Diretos democráticos
A esquerda abandonou esse programa que faz parte da tradição do movimento operário.

Por: Redação do Diário Causa Operária

Henrique Áreas

Henrique Áreas

Militante do PCO desde 2007, é secretário de Agitação e Propaganda e membro do Comitê Central do partido. Formado em Ciências Sociais pela Unicamp, é trabalhador demitido dos Correios e foi diretor da Fentect (Federação Nacional dos Trabalhadores dos Correios). Membro do coletivo cultural do PCO, o GARI (Grupos por uma Arte Revolucionária e Independente), e vocalista da banda Revolução Permanente

A defesa intransigente do PCO sobre as liberdades e direitos democráticos da população causou reações muito interessantes tanto por parte da esquerda pequeno-burguesa como da direita e extrema-direita.

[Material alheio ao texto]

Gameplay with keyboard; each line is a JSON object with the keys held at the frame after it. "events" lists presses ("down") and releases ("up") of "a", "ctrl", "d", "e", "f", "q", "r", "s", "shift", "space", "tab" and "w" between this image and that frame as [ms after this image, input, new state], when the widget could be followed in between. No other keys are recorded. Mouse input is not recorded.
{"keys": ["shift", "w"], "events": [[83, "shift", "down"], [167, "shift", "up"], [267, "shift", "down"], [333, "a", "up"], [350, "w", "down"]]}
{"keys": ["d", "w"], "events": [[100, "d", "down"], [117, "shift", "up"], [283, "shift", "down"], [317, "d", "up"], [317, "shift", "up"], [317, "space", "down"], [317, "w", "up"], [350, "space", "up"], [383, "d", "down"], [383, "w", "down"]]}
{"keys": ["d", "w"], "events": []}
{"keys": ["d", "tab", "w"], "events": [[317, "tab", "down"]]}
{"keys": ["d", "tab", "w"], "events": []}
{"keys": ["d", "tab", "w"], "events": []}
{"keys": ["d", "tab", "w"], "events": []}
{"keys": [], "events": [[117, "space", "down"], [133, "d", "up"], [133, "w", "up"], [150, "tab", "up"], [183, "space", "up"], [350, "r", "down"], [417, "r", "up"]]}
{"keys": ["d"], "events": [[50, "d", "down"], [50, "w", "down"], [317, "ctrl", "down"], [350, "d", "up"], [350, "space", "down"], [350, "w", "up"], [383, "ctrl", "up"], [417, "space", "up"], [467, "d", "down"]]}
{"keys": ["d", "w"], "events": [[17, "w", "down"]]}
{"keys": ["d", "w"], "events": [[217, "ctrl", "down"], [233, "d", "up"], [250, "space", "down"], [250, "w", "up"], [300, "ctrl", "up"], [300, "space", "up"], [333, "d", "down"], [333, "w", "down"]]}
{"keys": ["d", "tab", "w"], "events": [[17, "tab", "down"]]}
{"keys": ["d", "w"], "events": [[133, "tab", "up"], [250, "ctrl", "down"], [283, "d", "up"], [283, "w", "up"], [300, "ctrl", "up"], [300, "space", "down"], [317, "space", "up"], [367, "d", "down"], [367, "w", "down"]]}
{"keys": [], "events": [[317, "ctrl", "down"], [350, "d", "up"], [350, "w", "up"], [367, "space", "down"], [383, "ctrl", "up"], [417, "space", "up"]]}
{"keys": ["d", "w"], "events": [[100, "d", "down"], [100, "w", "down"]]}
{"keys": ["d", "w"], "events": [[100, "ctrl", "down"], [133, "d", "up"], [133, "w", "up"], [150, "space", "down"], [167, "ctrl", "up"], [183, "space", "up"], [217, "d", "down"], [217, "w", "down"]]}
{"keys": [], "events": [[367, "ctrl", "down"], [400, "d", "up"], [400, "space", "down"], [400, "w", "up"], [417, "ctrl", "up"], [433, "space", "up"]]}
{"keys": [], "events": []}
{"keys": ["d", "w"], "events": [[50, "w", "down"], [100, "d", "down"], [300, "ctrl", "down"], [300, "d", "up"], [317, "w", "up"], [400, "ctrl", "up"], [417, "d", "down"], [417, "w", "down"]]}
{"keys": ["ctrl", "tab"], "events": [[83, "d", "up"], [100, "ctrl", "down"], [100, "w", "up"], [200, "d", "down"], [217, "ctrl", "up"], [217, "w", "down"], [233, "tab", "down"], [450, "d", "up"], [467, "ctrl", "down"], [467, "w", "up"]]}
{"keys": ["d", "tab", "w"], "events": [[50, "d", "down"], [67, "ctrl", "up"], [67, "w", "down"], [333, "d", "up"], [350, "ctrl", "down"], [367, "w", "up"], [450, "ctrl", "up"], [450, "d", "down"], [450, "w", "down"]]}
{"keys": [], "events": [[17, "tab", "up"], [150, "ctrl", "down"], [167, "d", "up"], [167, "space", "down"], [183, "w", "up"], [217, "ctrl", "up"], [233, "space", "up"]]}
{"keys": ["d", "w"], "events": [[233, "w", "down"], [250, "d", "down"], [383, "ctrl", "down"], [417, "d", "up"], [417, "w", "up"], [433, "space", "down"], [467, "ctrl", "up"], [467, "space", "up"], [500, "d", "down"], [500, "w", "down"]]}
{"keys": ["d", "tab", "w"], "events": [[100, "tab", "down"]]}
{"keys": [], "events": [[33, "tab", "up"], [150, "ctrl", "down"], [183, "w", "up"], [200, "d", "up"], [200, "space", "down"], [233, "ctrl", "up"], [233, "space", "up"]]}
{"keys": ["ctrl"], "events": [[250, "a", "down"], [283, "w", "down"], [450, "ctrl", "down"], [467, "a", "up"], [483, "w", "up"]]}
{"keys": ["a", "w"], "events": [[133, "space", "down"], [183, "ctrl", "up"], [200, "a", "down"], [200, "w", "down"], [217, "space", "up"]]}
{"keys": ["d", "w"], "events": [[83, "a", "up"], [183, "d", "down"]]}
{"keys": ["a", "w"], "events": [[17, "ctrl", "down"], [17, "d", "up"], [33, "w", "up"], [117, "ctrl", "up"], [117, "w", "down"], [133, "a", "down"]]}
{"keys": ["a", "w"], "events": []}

Da parte da esquerda pequeno-burguesa, que ficou raivosamente a favor do STF no caso da prisão do deputado bolsonarista Daniel Silveira e de outros casos parecidos, sua posição oportunista em relação ao problema está se distanciando cada vez mais de princípios que fazem parte das tradições de luta da esquerda.

Pudemos ver uma demonstração de muita ignorância da esquerda pequeno-burguesa acusando o PCO de ser “liberal” por conta da defesa dos direitos democráticos. Por exemplo, no caso da liberdade de expressão, setores da esquerda afirmam que não se deveria defender esse direito porque se trata de um direito burguês. Essa é uma demonstração do profundo antimarxismo que tomou conta da esquerda.

Fundamentalmente, as lutas pelos direitos democráticos é uma luta que diz respeito ao Estado burguês, não ao socialismo. Trata-se da luta da classe operária por melhores condições dentro do Estado capitalista, uma forma de evitar que as conquistas democráticas da revolução burguesa não retrocedam para a Idade Média. Abandonar essa luta, na prática é defender esse retrocesso.

A esquerda defende os direitos democráticos, o direito de organização, o direito de greve, a liberdade de imprensa e de expressão. Essa luta não pode ser meramente oportunista, ou seja, essa defesa não pode se dar apenas para os amigos e para os inimigos, defendemos o máximo de rigor do Estado capitalista. É uma ideia absurda e que só pode ter como resultado o fortalecimento da ditadura desse Estado.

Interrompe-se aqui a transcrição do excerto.